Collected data
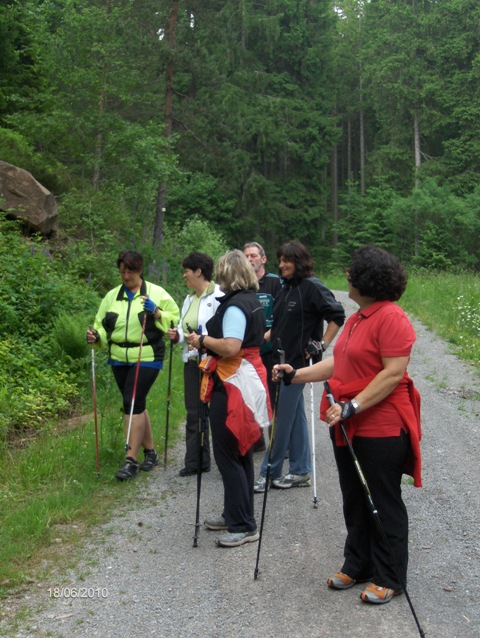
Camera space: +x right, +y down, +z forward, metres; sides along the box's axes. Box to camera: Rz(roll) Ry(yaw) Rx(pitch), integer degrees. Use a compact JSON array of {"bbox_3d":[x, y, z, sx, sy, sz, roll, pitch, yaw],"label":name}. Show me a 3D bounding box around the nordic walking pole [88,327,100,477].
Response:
[{"bbox_3d":[-1.069,0.608,5.990,0.050,1.092,0.060,-3,-1,24],"label":"nordic walking pole"}]

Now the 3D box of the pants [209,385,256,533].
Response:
[{"bbox_3d":[-0.022,0.732,4.760,0.310,0.940,0.380,-2,5,-20],"label":"pants"}]

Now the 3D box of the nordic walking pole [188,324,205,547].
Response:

*Requirement*
Please repeat the listing above word for word, leaving out the pictures.

*Solution to this task*
Camera space: +x right, +y down, +z forward, metres; sides along the box's axes. Box to camera: Rz(roll) Ry(yaw) Rx(pitch), integer degrees. Use a compact JSON array of {"bbox_3d":[x, y, z, sx, sy, sz, roll, pitch, yaw],"label":name}. Show me a 3D bounding box around the nordic walking pole [88,327,100,477].
Response:
[{"bbox_3d":[-1.069,0.608,5.990,0.050,1.092,0.060,-3,-1,24],"label":"nordic walking pole"}]

Now the 3D box of the pants [209,385,256,533].
Response:
[{"bbox_3d":[-0.022,0.732,4.760,0.310,0.940,0.380,-2,5,-20],"label":"pants"}]

Now the 3D box of the nordic walking pole [188,324,205,547].
Response:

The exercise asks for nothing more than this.